Top of DATA EXTRACTS
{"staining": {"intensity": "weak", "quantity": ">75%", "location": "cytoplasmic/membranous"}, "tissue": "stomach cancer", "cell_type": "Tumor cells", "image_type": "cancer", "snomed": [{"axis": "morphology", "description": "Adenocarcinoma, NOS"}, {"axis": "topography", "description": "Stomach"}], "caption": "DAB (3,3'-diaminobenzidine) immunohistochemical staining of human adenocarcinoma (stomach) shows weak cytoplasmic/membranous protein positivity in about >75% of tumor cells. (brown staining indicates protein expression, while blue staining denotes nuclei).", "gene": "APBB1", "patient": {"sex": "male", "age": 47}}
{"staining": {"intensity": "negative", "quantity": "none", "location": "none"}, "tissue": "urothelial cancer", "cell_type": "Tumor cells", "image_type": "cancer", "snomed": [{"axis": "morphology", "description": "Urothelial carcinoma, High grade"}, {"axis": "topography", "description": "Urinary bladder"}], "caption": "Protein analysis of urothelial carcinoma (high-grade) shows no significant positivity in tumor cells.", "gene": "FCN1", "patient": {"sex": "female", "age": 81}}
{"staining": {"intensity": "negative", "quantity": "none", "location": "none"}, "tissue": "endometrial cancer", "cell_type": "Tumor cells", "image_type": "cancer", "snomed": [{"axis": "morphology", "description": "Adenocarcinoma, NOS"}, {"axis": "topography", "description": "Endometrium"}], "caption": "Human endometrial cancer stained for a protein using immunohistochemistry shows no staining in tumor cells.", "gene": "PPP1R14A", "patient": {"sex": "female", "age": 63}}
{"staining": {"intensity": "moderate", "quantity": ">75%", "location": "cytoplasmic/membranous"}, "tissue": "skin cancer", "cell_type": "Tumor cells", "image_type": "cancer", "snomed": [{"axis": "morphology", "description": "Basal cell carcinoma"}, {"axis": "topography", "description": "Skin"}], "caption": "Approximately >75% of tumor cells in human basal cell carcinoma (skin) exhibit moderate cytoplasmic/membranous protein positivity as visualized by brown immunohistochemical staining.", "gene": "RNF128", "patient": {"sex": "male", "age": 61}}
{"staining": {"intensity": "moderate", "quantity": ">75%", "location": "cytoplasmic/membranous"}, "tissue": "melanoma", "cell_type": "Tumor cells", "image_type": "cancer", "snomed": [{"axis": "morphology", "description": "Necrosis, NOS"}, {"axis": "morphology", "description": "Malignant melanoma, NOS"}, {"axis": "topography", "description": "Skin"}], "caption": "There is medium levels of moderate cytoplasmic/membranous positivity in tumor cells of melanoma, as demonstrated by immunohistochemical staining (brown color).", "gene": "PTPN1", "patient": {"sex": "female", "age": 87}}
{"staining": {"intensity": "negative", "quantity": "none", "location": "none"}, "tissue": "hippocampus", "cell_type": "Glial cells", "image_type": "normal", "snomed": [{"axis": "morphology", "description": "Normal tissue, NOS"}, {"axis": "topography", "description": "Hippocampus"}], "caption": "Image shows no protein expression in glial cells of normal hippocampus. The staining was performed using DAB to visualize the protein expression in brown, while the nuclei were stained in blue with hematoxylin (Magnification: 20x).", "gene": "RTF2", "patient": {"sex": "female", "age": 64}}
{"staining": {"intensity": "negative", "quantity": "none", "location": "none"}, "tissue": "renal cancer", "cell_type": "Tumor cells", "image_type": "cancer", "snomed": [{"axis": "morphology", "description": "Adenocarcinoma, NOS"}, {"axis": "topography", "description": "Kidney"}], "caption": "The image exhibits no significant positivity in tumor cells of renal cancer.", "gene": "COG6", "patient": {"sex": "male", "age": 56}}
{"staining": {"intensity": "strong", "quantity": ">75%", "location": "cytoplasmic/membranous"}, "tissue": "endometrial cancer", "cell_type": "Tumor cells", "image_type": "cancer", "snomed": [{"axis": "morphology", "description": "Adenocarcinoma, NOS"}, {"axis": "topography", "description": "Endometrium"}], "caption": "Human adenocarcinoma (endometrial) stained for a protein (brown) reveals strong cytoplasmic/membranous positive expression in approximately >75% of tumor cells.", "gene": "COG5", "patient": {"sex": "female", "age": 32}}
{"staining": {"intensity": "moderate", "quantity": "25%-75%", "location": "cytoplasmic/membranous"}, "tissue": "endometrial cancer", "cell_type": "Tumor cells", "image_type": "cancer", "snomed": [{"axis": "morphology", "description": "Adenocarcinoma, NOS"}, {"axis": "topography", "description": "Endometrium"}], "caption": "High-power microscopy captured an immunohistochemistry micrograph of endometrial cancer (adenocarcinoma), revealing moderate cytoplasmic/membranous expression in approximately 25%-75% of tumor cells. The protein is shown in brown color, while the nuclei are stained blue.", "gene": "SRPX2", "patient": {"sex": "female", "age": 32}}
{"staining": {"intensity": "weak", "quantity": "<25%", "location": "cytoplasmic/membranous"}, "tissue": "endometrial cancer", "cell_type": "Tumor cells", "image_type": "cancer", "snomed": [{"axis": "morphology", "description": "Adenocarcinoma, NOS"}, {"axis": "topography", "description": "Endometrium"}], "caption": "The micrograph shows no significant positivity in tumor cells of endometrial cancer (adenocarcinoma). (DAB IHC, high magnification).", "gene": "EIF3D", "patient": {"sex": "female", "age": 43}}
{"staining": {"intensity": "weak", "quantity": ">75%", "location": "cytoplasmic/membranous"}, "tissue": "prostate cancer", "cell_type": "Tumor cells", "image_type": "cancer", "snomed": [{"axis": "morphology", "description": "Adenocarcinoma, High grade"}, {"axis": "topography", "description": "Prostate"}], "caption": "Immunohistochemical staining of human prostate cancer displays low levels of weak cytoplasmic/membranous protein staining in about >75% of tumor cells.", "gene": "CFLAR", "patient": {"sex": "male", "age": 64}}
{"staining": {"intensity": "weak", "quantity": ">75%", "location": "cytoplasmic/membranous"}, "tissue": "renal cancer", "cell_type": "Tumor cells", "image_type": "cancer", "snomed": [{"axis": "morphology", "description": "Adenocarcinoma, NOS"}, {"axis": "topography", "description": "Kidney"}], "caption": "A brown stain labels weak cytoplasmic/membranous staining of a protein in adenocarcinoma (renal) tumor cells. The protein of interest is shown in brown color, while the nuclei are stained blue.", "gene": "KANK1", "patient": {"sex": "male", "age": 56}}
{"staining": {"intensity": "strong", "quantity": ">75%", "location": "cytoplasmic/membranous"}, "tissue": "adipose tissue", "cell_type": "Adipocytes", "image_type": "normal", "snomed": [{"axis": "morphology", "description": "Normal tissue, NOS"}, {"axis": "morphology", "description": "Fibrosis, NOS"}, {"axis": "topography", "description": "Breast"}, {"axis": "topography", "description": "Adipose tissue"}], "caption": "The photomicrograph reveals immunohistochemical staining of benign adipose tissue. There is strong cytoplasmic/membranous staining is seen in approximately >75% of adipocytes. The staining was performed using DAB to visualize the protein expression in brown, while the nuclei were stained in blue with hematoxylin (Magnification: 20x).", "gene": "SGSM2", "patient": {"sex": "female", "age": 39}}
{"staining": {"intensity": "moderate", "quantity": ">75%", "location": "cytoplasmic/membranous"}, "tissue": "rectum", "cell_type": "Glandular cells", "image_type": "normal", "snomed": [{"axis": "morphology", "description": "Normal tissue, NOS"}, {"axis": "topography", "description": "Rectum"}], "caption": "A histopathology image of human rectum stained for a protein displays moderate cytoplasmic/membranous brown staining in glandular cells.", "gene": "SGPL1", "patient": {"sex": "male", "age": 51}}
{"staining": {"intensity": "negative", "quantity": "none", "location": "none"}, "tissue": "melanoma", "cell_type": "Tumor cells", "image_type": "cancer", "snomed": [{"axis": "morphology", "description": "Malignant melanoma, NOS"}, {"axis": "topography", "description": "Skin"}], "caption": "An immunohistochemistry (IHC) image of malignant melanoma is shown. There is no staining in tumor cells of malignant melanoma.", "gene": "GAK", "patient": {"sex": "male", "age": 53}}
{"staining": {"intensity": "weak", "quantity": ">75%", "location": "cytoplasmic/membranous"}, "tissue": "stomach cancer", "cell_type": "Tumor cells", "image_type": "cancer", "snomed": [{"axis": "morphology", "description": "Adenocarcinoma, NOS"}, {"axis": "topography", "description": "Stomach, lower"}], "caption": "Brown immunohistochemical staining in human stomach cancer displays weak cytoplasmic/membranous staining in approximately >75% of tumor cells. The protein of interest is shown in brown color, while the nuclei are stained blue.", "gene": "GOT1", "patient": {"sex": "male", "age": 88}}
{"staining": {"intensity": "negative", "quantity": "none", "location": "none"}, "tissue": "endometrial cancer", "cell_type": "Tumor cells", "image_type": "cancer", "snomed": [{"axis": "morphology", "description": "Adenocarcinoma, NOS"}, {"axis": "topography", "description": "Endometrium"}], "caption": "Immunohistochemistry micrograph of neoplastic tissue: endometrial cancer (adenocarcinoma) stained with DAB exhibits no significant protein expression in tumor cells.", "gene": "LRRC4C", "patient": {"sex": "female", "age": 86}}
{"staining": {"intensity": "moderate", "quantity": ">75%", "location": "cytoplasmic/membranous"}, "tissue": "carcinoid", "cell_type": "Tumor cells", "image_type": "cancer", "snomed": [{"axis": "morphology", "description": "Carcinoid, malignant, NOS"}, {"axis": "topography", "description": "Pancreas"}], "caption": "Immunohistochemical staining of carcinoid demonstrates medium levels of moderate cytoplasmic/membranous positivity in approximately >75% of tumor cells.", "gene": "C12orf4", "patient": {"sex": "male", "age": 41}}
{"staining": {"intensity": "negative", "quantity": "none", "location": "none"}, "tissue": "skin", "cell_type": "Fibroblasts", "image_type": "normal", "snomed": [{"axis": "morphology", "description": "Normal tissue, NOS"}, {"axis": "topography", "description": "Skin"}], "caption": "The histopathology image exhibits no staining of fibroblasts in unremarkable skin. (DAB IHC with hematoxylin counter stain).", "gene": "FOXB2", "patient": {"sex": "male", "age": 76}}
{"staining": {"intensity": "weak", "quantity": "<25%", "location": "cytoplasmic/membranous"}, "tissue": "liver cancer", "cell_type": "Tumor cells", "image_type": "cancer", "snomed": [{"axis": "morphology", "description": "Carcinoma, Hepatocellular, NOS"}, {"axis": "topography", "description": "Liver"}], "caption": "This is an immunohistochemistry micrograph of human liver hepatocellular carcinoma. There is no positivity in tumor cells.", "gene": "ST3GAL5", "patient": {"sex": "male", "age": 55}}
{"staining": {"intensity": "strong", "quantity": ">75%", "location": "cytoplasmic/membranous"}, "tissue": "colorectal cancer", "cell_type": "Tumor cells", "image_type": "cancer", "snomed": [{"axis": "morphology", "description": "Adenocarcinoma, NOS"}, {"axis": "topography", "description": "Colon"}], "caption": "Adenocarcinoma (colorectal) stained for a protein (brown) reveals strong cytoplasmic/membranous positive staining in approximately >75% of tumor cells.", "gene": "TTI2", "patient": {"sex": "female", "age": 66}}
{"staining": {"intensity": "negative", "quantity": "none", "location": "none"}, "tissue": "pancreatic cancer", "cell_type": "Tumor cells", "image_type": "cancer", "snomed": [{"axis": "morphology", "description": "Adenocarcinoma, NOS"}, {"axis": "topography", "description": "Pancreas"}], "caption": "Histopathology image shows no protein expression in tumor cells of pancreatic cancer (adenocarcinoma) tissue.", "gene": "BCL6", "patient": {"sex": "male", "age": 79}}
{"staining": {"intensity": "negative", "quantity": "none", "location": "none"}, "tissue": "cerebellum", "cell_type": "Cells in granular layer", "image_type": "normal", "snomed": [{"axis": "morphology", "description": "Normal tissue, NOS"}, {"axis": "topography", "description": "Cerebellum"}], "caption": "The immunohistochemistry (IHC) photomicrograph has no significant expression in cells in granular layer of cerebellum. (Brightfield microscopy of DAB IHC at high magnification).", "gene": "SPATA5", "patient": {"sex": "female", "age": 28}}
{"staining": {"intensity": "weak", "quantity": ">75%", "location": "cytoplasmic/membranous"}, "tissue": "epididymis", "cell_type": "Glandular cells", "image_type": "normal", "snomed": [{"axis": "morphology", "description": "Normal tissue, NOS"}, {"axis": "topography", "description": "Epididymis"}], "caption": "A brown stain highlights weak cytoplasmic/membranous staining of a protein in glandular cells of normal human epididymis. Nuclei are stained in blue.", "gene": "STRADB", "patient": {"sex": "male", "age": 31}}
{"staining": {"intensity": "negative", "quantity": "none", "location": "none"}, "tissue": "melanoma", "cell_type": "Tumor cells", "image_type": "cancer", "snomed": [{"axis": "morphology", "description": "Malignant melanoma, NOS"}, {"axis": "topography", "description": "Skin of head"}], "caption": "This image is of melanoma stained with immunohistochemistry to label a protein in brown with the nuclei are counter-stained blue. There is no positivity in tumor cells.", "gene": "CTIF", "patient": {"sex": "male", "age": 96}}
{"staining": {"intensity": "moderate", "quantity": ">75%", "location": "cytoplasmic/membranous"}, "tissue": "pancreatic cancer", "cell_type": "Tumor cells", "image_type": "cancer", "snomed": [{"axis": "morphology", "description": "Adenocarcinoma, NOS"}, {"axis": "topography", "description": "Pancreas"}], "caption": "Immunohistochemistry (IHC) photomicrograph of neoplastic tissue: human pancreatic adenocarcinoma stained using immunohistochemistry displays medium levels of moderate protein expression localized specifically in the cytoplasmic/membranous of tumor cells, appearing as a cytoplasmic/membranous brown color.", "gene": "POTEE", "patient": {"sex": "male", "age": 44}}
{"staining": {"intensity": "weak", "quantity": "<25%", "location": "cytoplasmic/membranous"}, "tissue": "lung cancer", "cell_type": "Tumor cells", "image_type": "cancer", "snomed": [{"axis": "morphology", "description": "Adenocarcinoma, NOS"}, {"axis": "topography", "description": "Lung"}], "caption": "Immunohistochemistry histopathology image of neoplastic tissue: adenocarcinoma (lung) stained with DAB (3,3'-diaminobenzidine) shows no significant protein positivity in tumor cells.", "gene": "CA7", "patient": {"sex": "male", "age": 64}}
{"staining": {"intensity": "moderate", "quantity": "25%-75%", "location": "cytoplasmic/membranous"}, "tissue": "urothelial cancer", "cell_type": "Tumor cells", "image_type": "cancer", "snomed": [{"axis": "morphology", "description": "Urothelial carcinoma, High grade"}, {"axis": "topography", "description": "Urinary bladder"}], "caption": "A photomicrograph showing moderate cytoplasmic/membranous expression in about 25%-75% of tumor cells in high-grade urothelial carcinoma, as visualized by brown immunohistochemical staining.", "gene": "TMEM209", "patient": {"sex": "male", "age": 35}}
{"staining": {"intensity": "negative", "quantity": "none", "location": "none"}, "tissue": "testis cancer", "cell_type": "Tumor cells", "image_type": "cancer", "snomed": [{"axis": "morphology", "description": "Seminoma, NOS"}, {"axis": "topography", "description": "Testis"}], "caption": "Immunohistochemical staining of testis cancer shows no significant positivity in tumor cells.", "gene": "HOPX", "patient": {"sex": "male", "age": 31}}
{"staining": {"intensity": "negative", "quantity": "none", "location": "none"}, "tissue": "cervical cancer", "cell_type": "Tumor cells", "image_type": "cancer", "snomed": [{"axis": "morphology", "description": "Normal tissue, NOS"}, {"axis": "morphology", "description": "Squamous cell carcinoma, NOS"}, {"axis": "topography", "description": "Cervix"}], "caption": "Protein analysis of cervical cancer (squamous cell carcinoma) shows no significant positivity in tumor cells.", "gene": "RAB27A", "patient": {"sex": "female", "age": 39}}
Bottom of DATA EXTRACTS
REQUIREMENT - State how many lines of the listing hold the string "Glandular"; reply with the number and nothing else.

EXERCISE ANSWER - 2